What’s perhaps most radical about Volkogonov’s style is that he chose to write biographies instead of traditional histories. The strict Marxist lens in which Soviet history was viewed till then taught that history must be understood in terms of historical trends. The material determinism that underlined the intellectual foundation of the state left no room for the agency of individuals in history. 

In biography however, there is only men and their actions. It is history devoid of theory. Leaders act, and those actions affect people. Once the Soviet leaders are robbed of the justification of merely acting out the inevitable transformation of the system into its next iteration, their murderous actions become all the more indefensible. 

Ultimately, Volkogonov concludes that the October Revolution is best understood as counter revolution, the reasserting of an autocratic policy state, this time with a General Secretary instead of a Tsar and a much more fanatical philosophy at its core. Only in the brief Provisional Government in 1917 did Russia have any hope of becoming a free society.

At the time of his death, Volkogonov received some praise in the West, but he has since been largely forgotten.

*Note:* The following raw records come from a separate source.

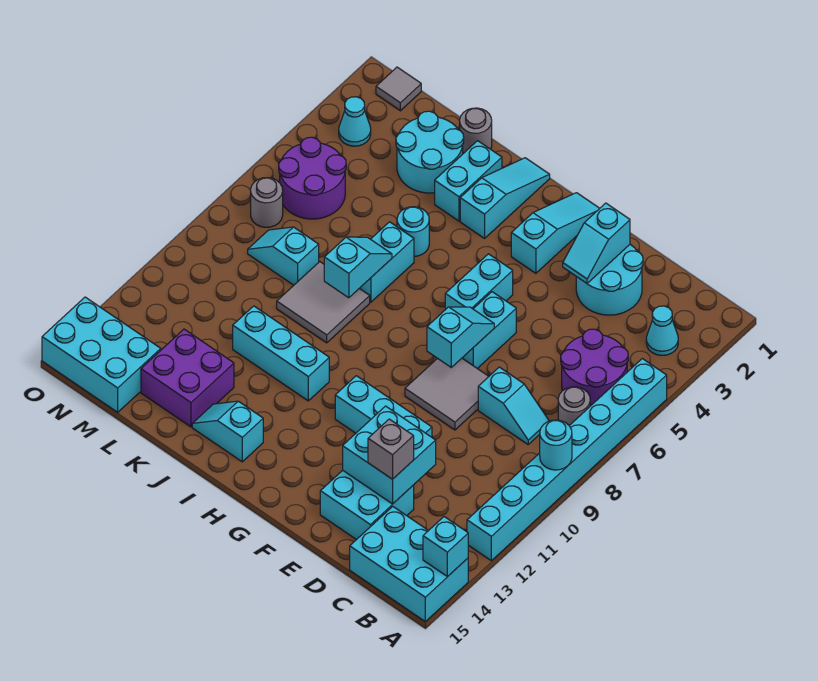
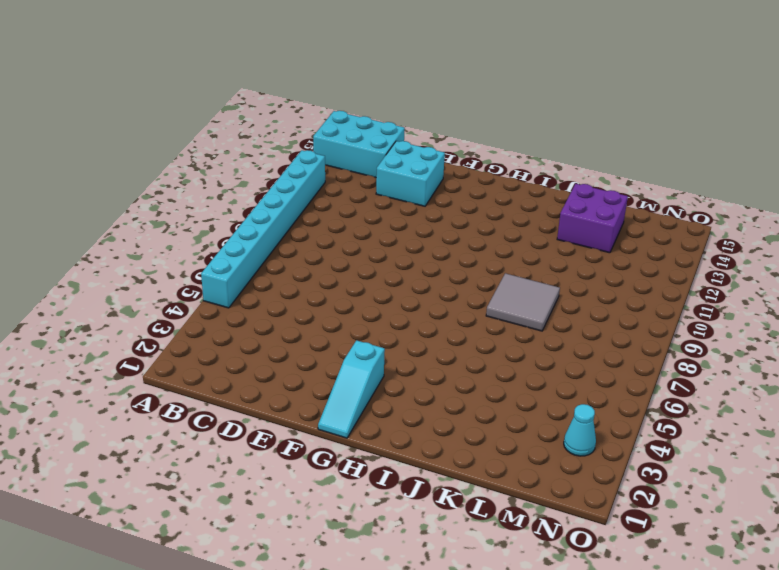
none -> cyan cone B3 level 1
none -> purple round brick B5:C6 level 1
none -> grey round brick B7 level 1
none -> cyan slope C8:D8 level 1 top D

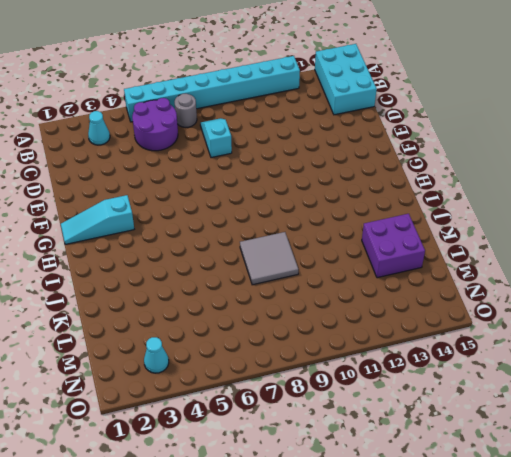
none -> cyan round brick D2:E3 level 1
none -> cyan brick D13:E14 level 1
none -> grey tile E8:F9 level 1
none -> cyan brick E11:G11 level 1

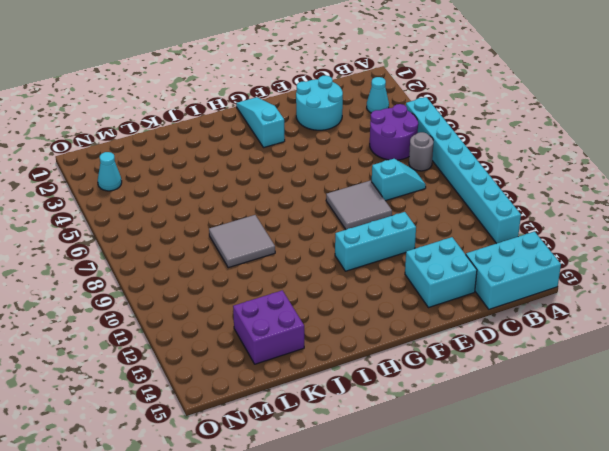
none -> cyan brick F6:F7 level 1
none -> cyan brick G5:G6 level 1
none -> cyan slope I1:I3 level 1 top 3
none -> cyan brick I11:K11 level 1

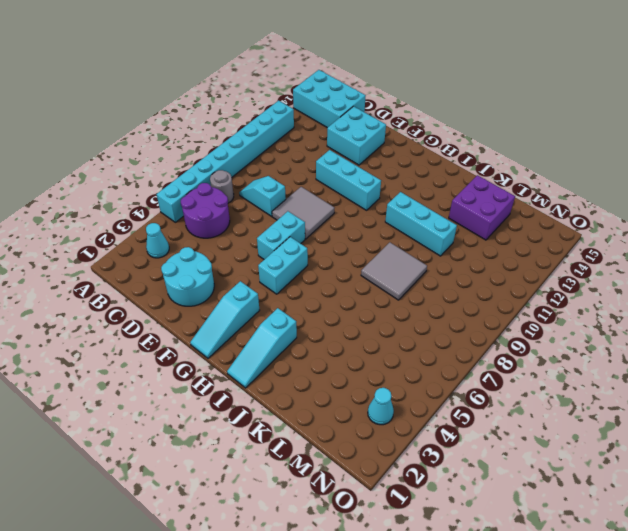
none -> cyan slope I14:J14 level 1 top I
none -> cyan brick J2:J3 level 1
none -> cyan round brick J5 level 1
none -> cyan brick J6:J7 level 1

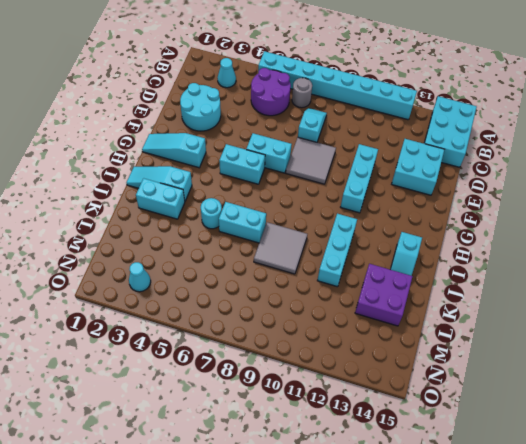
none -> grey round brick K1 level 1
none -> cyan round brick K2:L3 level 1
none -> cyan slope L8:M8 level 1 top L
none -> purple round brick M5:N6 level 1

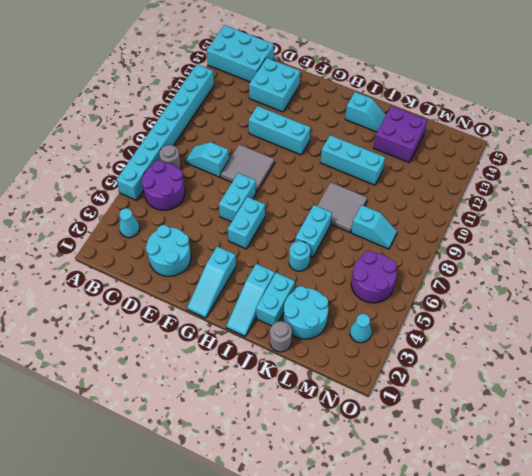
none -> cyan brick M14:O15 level 1
none -> grey tile N1 level 1
none -> grey round brick N7 level 1
none -> cyan round brick A9 level 2

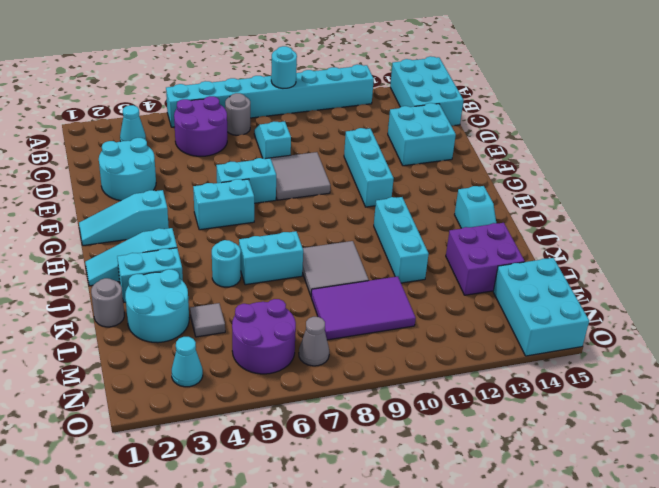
grey tile L4 level 1 -> grey tile N1 level 1
purple tile L8:M10 level 1 -> cyan slope L8:M8 level 1 top L
grey cone N7 level 1 -> grey round brick N7 level 1
none -> cyan brick A14 level 2
none -> cyan brick D12:E13 level 2
none -> cyan slope E2:E3 level 2 top 2
none -> cyan slope F7:F8 level 2 top 8

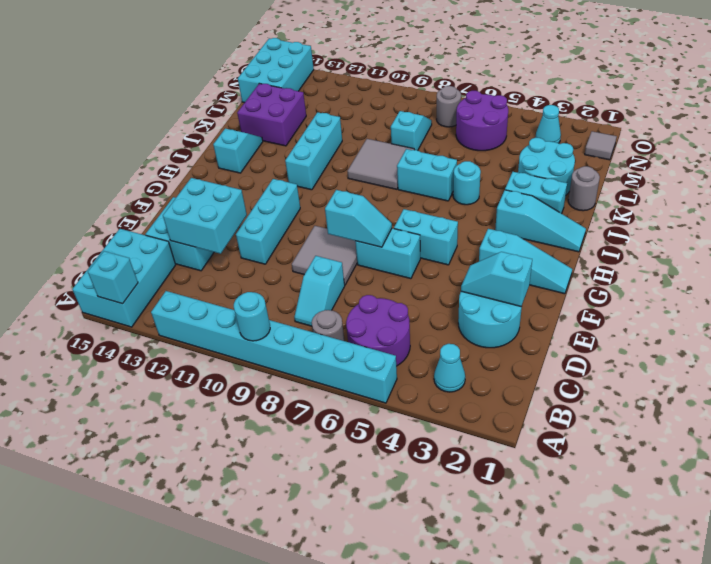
none -> cyan slope J7:J8 level 2 top 8
none -> grey brick D13 level 3

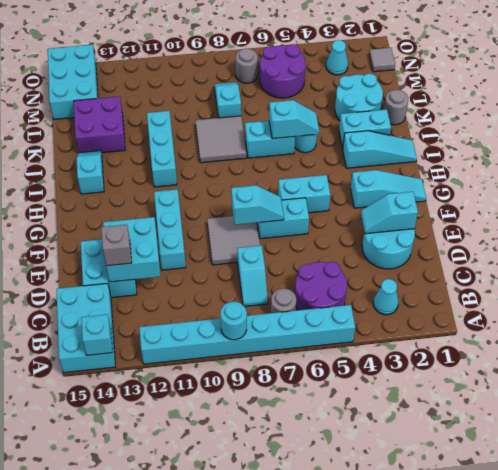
cyan slope J5:J6 level 2 top 6 -> cyan slope J7:J8 level 2 top 8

This is a loss for Western readers of Russian history; his ideological conversion is so complete, so extraordinary, that his life and works demand our recognition. As Neil McInnes wrote in 1996:

“Volkogonov, a Stalinist prodigy, a professor of dialectical materialism, a general who was active from Angola to Afghanistan, becomes baptized into the Russian Orthodox faith in 1988 at age sixty and sets out to write huge rambling lives of the Soviet leaders, giving chapter and verse for the awful truth that for seventy years a sixth of the earth was ruled by irresponsible tyrants”

He uncovered the lies told by soviet leadership about themselves and gave ordinarily Russians the first unsuppressed accounts of their history. His life and legacy deserve a larger role in the history of Russia and the Soviet Union.